Defining the product vision

Every impactful product begins with a clear vision, rooted in solving real problems. For Asgard, this vision was to create an infrastructure experience that was powerful yet seamless, respecting the time and effort of everyone who depended on it. We framed our goals in concrete, actionable terms:

  • Zero Manual Provisioning: Reduce data infrastructure provisioning man-hours to zero.
  • Integrated Load Testing: Make load testing an automatic part of provisioning.
  • Automated Disaster Simulation: Create an environment for controlled disaster simulation.
  • Auto-Healing for a Pager-Free World: Build a system that empowers teams to avoid on-call disruptions through self-healing automation.

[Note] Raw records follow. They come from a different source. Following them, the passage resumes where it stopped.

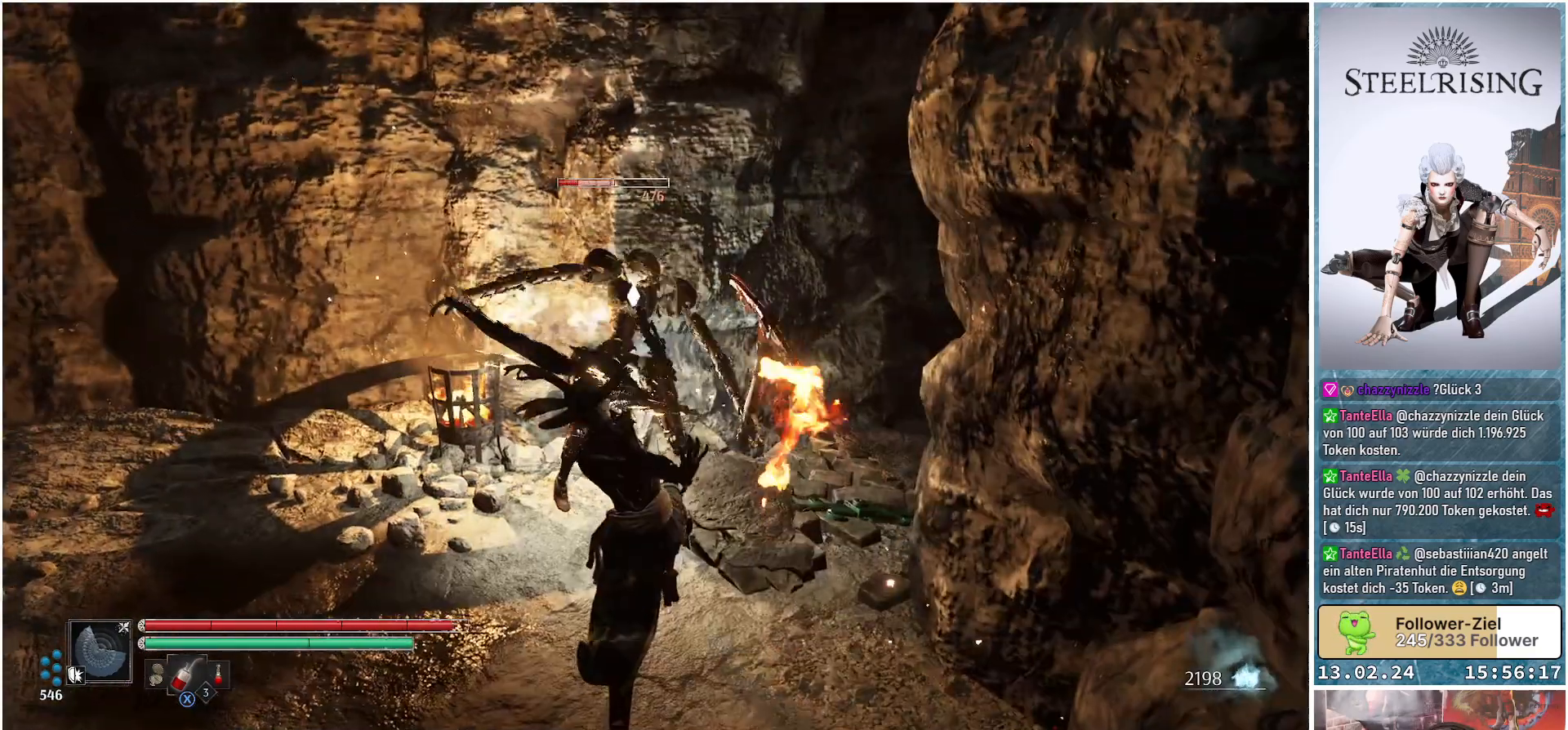
{"buttons": [], "left_stick": "center", "right_stick": "center", "events": [[384, "left_stick", "center"]]}
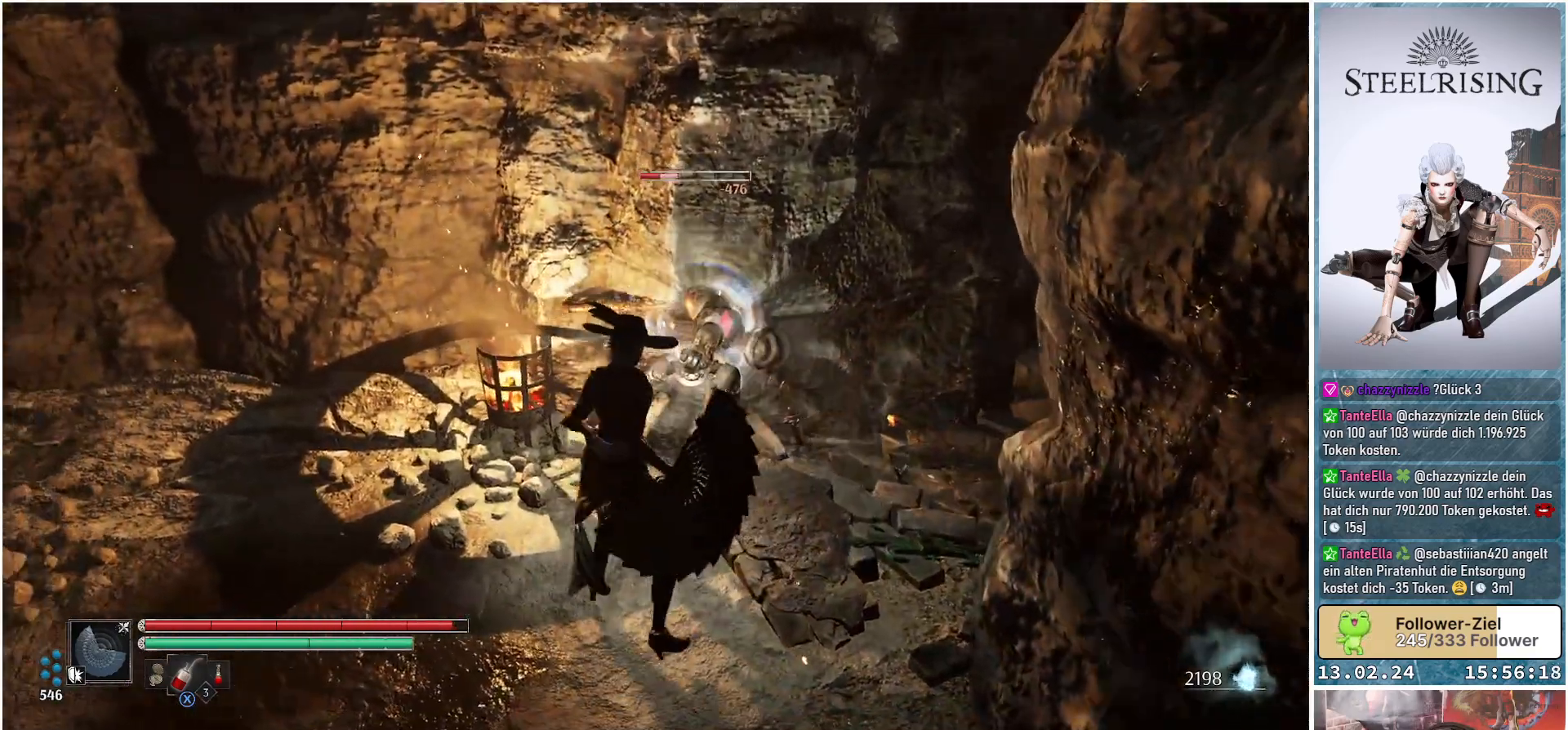
{"buttons": [], "left_stick": "center", "right_stick": "center", "events": [[183, "R1", "down"], [283, "R1", "up"]]}
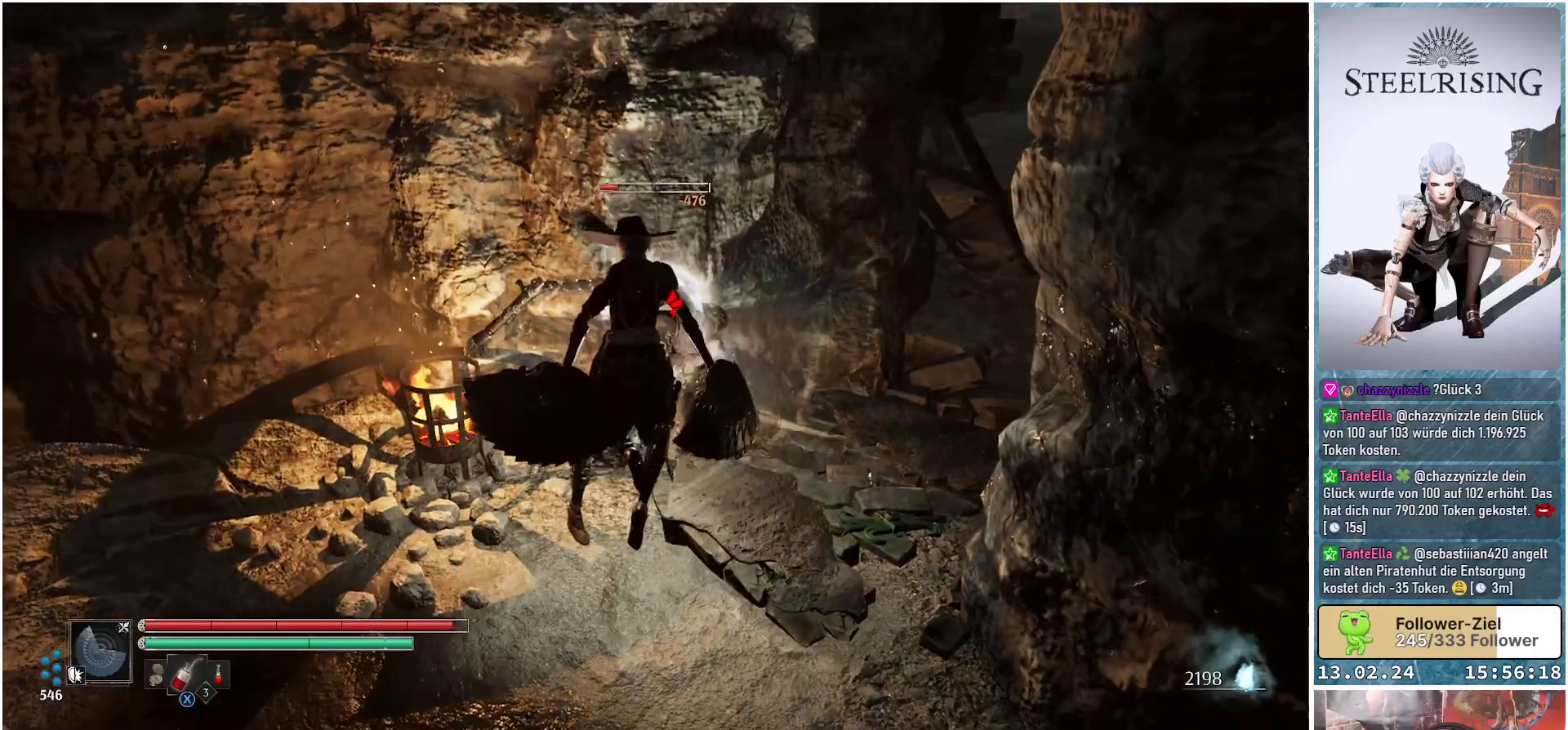
{"buttons": [], "left_stick": "center", "right_stick": "center", "events": []}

Each of these goals addressed specific pain points, pushing us to think strategically about how to structure Asgard for maximum impact.

Personas: Understanding our users

A critical part of our approach was developing user personas. These personas represented the diverse roles within Gojek who would rely on Asgard, allowing us to design with specific needs and challenges in mind:

  • John Doe: A data engineer tasked with infrastructure provisioning.
  • John Roe: A product engineer in need of reliable data infrastructure.
  • Richard Roe: A data analyst working with various data products.
  • Jane Roe: A management stakeholder focused on system reliability.

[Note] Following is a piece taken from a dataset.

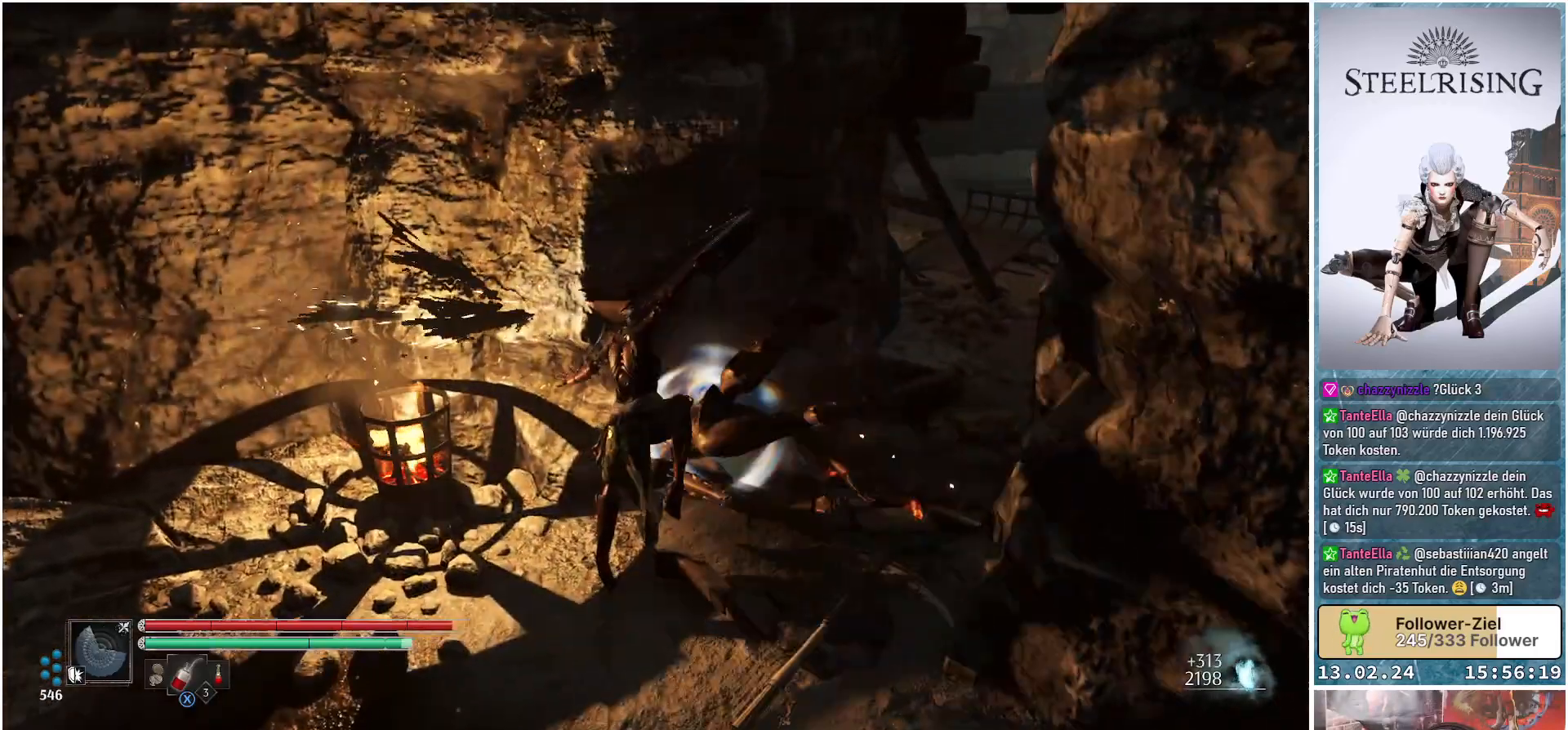
{"buttons": [], "left_stick": "center", "right_stick": "center", "events": []}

Each persona guided our decisions, ensuring that Asgard would be intuitive, functional, and scalable for a broad audience.

Product narrative: Why Asgard exists

With a strong product narrative, we humanized the complex challenges Asgard aimed to address. This narrative became the “why” behind every feature, a guiding story that kept our focus clear. By connecting Asgard’s goals to the people it served, we created a unifying context that aligned our team and clarified our mission: to enable a resilient, efficient, and scalable data infrastructure that liberated teams to work independently.

Architecture: Building blocks of automation

The product narrative helped us break down Asgard into five essential services, each with a distinct role in making our vision a reality:

Odin — The infrastructure orchestrator

Odin is Asgard’s infrastructure-as-code solution. It allows us to define and manage infrastructure configurations efficiently, increasing transparency and enabling safe, predictable infrastructure changes.

Loki — Disaster simulation tool

Loki simulates controlled failures, exposing infrastructure to random instance terminations in production. By building resilience through regular disaster simulations, Loki helps teams create services that can withstand unexpected disruptions.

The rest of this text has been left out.